There are scientific studies that appeal to neurological releases of dopamine, oxytocin, and vasopressin as the source of the bonding sexual intimacy creates between couples. But such chemical reductionism misses the larger cosmic point. Reality has a given pattern, and sex like gravity cannot be rearranged to suit our own predilections without real consequences. Sexuality is not a consumer choice or a lifestyle alternative, but a metaphysical reality. To deny its design is to miss its point—a banquet of self-giving love.

The givenness of our bodily design is not a social creation. Sexuality is an embodied reality. To treat sex like junk food, as does much of Hollywood or a starvation diet as does much of the church is to miss the point of its intended banquet. Sex is meant to point us to the deepest aspects of all reality—the mutual giving of our embodied selves in love for another. Casual sexual relations—hooking up—will inevitably undermine friendship because genuine friendship demands love and sacrifice. This is just as true on the battlefield as it is in the bedroom: “Greater love has no one than this, that he lay down his life for his friend” (John 15:13). Learning how to become a gift to the other is what fosters true friendship. Sex and love are designed to go hand in hand. Only when one removes love from friendship can the notion of friends with benefits work—but that leaves one with a relationship defined by manipulation, grasping, and self-centeredness. Friendship works no better on these terms than does sex. Relationships demand love or they die. So does sex. Like gravity, that’s the way it is. Few happily deny gravity for long. True freedom comes by living within our created design.

Reality provides each of us a series of personal choices, choices we reaffirm each day and thereby determine what kind of person we become: life or death, love or indifference, community or isolation, flourishing or floundering, giving or grasping, heaven or hell. Every decision serves one or the other end and bears its inevitable fruit.

----

In the passage on sex and friendship, what does genuine friendship demand?

Material:
----

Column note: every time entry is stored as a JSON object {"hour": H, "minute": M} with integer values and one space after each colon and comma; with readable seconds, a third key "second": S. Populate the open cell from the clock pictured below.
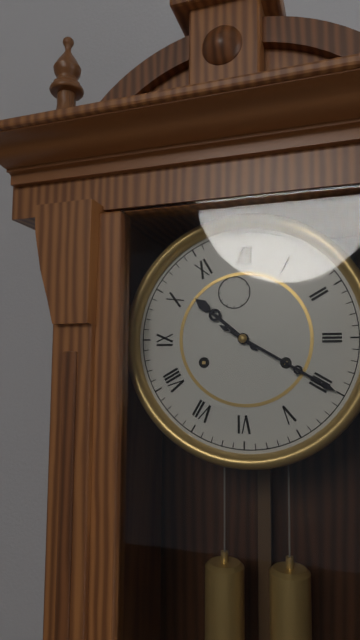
{"hour": 10, "minute": 20}
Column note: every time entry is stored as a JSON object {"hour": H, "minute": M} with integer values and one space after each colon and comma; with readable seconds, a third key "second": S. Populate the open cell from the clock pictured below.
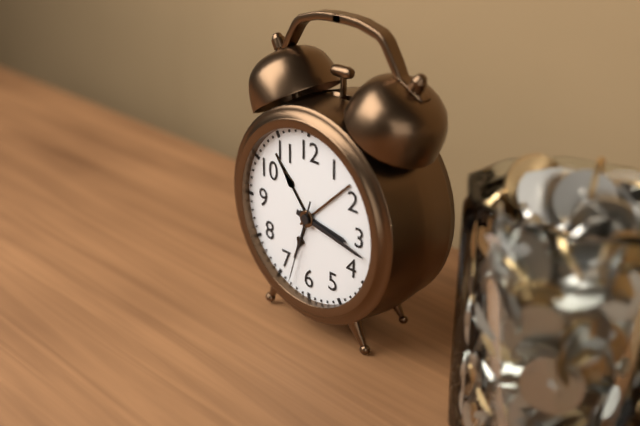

----

Output: Love and sacrifice.